**Requirement:** Lines containing "konwerter" should be pulled from the material below.
================
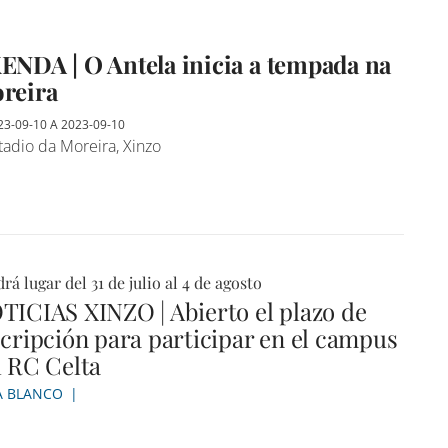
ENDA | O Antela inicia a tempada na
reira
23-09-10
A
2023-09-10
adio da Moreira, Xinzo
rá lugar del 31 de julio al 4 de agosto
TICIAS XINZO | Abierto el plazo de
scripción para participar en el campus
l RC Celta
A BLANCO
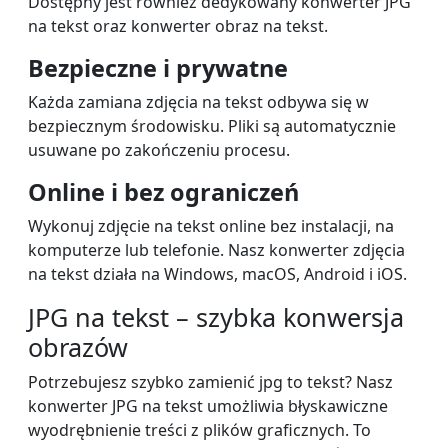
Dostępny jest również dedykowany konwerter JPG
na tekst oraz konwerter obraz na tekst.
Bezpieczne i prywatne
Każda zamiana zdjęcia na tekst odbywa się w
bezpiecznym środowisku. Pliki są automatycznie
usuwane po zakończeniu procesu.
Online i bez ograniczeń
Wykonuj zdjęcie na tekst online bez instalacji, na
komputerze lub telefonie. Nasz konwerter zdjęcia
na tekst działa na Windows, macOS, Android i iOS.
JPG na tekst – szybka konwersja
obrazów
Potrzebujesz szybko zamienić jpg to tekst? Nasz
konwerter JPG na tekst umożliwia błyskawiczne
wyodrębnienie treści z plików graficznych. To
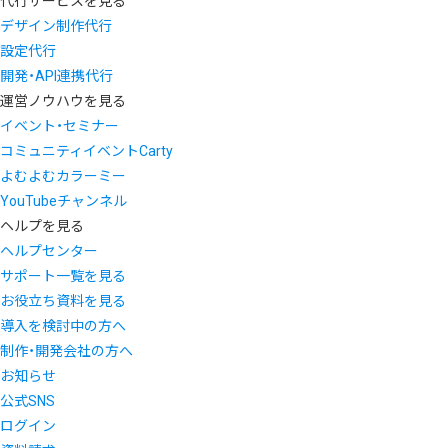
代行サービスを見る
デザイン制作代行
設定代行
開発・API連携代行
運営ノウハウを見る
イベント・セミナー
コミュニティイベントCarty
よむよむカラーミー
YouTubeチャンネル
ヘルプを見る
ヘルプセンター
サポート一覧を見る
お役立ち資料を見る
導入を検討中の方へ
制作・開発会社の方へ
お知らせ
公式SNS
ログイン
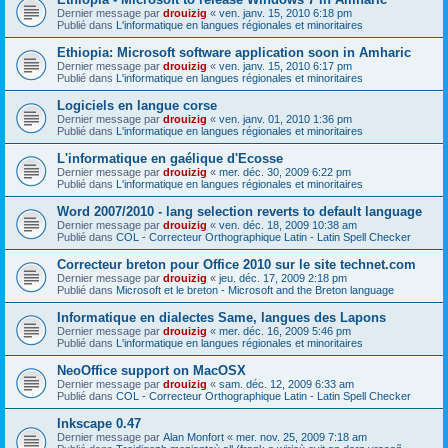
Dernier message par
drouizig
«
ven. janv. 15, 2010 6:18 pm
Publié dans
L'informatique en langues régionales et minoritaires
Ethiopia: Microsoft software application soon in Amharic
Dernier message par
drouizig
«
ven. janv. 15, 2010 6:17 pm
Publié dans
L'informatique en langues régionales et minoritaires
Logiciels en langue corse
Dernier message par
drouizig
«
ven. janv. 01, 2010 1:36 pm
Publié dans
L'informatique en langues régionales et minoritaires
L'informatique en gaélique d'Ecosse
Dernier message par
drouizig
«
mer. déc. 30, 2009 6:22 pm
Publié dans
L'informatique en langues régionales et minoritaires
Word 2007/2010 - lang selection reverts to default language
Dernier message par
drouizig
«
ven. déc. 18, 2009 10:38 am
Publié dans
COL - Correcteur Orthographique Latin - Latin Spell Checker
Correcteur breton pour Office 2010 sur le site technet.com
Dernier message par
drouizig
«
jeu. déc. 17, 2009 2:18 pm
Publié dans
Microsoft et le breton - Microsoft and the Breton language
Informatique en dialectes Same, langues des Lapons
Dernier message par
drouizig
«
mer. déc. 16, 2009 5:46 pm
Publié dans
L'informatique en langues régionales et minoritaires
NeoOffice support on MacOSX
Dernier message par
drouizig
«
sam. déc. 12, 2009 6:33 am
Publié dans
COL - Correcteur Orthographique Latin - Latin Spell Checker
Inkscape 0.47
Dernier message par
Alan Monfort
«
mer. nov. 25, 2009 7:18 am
================
**Reply:**
Dostępny jest również dedykowany konwerter JPG
na tekst oraz konwerter obraz na tekst.
komputerze lub telefonie. Nasz konwerter zdjęcia
konwerter JPG na tekst umożliwia błyskawiczne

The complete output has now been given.